Paging Lou Pai...
Though likely not on Lou's spending level, the former CEO of startup Turvo Inc., found out the hard way that expensing nearly $80,000 in company funds at a strip club is apparently not OK with the company's board of directors.
As a result, Scott Lang, the company's new CEO, aims to stress the company's new policy: employees are not allowed to entertain clients at strip clubs, according to Bloomberg.
Former CEO Eric Gilmore has been accused by the company's Board of expensing $76,120 at strip clubs over the course of a 3 year span. The Board removed him as CEO in May. Gilmore didn't deny the allegations, but instead turned around and sued the Board of Directors, claiming they didn't follow proper protocol for his termination. Turvo disputes this, saying they settled in September and that all the proper steps were taken.

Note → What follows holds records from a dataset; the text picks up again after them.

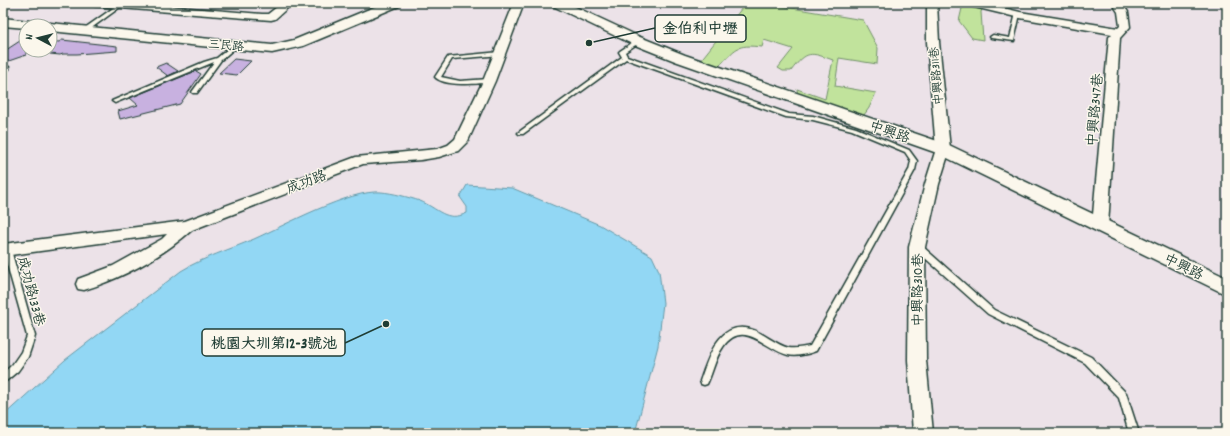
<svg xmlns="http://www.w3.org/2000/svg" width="1230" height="436" font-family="Dekko,'LXGW WenKai TC',sans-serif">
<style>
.green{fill:#c1e39c;stroke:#709068}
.water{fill:#92d7f4;stroke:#6499a7}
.building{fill:#c8b1e0;stroke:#1f3d34}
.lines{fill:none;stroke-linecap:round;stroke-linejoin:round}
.service-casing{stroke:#1f3d34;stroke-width:3}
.minor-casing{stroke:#1f3d34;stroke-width:3}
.tertiary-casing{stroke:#1f3d34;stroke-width:3}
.service{fill:#fbf7ec;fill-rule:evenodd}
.minor{fill:#fbf7ec;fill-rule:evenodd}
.tertiary{fill:#fbf7ec;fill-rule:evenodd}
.labels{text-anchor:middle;stroke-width:3;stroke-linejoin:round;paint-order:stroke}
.far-street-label{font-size:12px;fill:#1f3d34;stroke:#fbf7ec}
.street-label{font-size:14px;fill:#1f3d34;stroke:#fbf7ec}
.leader{fill:none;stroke:#1f3d34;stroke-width:1.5}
.callout-dot{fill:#1f3d34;stroke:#fbf7ec;stroke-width:1.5}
.callout{fill:#fbf7ec;stroke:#1f3d34;stroke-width:1.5}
.callout-label{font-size:15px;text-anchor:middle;font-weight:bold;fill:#1f3d34}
</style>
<rect width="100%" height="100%" fill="#ece2e8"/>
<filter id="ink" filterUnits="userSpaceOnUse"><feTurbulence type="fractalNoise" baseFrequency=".025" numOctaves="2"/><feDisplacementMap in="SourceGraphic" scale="8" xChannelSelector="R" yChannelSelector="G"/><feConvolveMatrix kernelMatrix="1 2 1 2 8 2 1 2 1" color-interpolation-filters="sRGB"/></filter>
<g filter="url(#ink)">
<g class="green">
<path d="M746,3H762L863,20L878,48L877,64L839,58L835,86L876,93L869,108L864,115L858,118L798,96L797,89L825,99L833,60C810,52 807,50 791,71H783L778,68L793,49L764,40L762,47C735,44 737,48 718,67L700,61Z"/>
<polygon points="965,3 984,4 981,12 983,40 972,38 959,21 963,4"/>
</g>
<path class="water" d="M467,185L512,188L600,225L652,256L659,271L663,303L658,346L635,433H3V416L65,360L181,271C204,257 229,250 254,239C283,226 351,189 381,192C393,193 408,197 420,201C438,208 446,223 467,213V207L460,197Z"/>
<g class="building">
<polygon points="26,37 26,55 3,63 3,52"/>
<polygon points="62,40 117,46 117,51 77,54 63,54 60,55 50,54 50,41 59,42"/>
<polygon points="234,59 251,61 237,75 219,73"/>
<polygon points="166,63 178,71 168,76 156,67"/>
<polygon points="196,71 201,74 180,104 120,119 118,111 138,105 130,98"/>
</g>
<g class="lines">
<defs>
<g id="service">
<polygon points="119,4 123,5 86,32 82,32 82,30"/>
<polygon points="1016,13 1020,14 1014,41 991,38 990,37 993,35 1010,38"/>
<path d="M638,39L640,40V42L625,52L627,56L789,114L813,116L856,128L909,150L917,161L915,170L816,351C808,354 796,357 788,355C765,349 743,318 723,347C715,358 713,372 707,384L704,385L701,384L700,381C709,356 720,316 756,331C767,336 777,345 789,348C796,349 804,347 810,346L909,170L911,161L905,152L852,130L813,120L786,117L626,59L523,134H519L518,133L519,132L622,57L619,52L620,51Z"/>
<polygon points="235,43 238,45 237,46 221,60 197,93 193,93 192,92 214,62 117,102 115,103 112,101 204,62 217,58"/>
<path d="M500,52L503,54L502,55L452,59L441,77L460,81L489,79L491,80V82C479,84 444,87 435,77L448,57Z"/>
<polygon points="7,66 9,67 9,69 3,71 3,67"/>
<polygon points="919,245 922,246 994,310 1091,357 1126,393 1139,433 1129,433 1119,398 1085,363 988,314 916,250 915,248 916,246"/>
<polygon points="7,247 10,248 11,250 35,336 28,357 18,371 6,381 3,382 3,373 12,365 21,352 27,336 3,250 4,248"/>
</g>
<g id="minor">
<polygon points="90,3 132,3 262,14 268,14 282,3 293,3 275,19 271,20 95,6"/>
<path d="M514,3H524L495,81L468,141L458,151L439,157L421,160L363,164L192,230C161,257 123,278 84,290L78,289L76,284L78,279L113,266L162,239L167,234L3,256V244L185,221L356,157L437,149L448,145L455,139L483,81Z"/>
<polygon points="927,3 937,3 939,42 950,149 939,184 925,247 926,360 933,433 913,433 908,360 909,247 925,184 936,149 927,42"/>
<polygon points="970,3 983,3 1020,12 1118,28 1120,26 1118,12 1112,3 1122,3 1128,12 1130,27 1120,38 1108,226 1105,230 1100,231 1095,230 1092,226 1109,37 1112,34 1020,18 970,6"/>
</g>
<g id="tertiary">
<polygon points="384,3 401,3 399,6 303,46 272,53 50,31 50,26 26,26 26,28 3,26 3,18 39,22 45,25 50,23 272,45 294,40"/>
<polygon points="551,3 567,3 640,37 685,55 949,145 1227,278 1227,295 937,153 675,61 630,43 553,6"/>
</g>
</defs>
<use href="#service" class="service-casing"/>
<use href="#minor" class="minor-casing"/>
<use href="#tertiary" class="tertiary-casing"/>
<use href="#service" class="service"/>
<use href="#minor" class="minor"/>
<use href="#tertiary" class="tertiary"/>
</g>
</g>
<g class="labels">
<g class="far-street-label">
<text transform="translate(226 45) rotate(5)" y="4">三民路</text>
<text transform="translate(936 76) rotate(-95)" y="4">中興路311巷</text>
</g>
<g class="street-label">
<text transform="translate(1094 110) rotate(-85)" y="5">中興路347巷</text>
<text transform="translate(890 131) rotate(19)" y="5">中興路</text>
<text transform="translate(306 181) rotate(-21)" y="5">成功路</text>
<text transform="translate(1184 266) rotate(26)" y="5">中興路</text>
<text transform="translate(917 290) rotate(-90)" y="5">中興路310巷</text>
<text transform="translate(32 291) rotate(75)" y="5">成功路133巷</text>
</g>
</g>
<path class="leader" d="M589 43L655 28M386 324L345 343"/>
<g class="callout-dot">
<circle cx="589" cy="43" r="4"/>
<circle cx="386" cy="324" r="4"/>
</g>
<g class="callout">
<rect x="655" y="15" width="91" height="27" rx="4"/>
<rect x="202" y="329" width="143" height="27" rx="4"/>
</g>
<g class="callout-label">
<text x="700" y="33">金伯利中壢</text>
<text x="274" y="348">桃園大圳第12-3號池</text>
</g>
<rect width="1230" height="436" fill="none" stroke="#fbf7ec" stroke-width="16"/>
<rect x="8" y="8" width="1214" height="420" fill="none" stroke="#1f3d34" stroke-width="1.5" filter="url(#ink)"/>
<g transform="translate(38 38) rotate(277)"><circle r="19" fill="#fbf7ec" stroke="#a3ada2"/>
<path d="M0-3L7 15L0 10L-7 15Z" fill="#1f3d34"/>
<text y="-6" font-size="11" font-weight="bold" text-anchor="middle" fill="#1f3d34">N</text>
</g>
</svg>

Lang is a former executive from the energy industry who joined Turvo just before Thanksgiving. The startup, based in Silicon Valley, makes software to help companies track the movement of freight and is backed by about $85 million in Venture Capital. In his first interview as CEO, Lang said he is trying to help the company move past the scandal and, when asked about whether or not he tries to win over clients at strip clubs, he responded: “Never have. Never will.”
The Board's quick reaction at Turvo shows that more and more companies are quietly addressing allegations of misconduct before they become public. The #MeToo movement has already claimed the jobs of many technology executives, like Kris Duggan of Betterworks Systems, and has cost Ken Fisher's firms billions of dollars in assets managed.
Gilmore started the company in 2014 and was a veteran of Microsoft and Coupons.com. Mubadala Investment Co., the Abu Dhabi-based sovereign wealth fund, led investors with a $60 million injection into the company last year. Soon after, Gilmore hired a new CFO, who discovered the pattern of "unusual charges" from the CEO.
The strip club related expenses spanned most of the company's life and Gilmore made "no effort to conceal them", according to Bloomberg. More than $125,000 in entertainment charges were flagged by the new CFO during a review of corporate spending: more than half of them were from strip clubs.
In May, after the board found out, Directors for Mubadala and VC firms Felicis Ventures and Activant Capital, told Gilmore that his time as CEO was over and demanded he sign a separation agreement. Gilmore declined and argued the process violated the company's bylaws because the confrontation wasn't at first presented as a formal board meeting. The board disagreed and Gilmore's lawsuit over the dispute lasted 3 months before settling.
Gilmore remains on the Board and is the company's largest shareholder. His two co-founders also still hold executive roles at the company.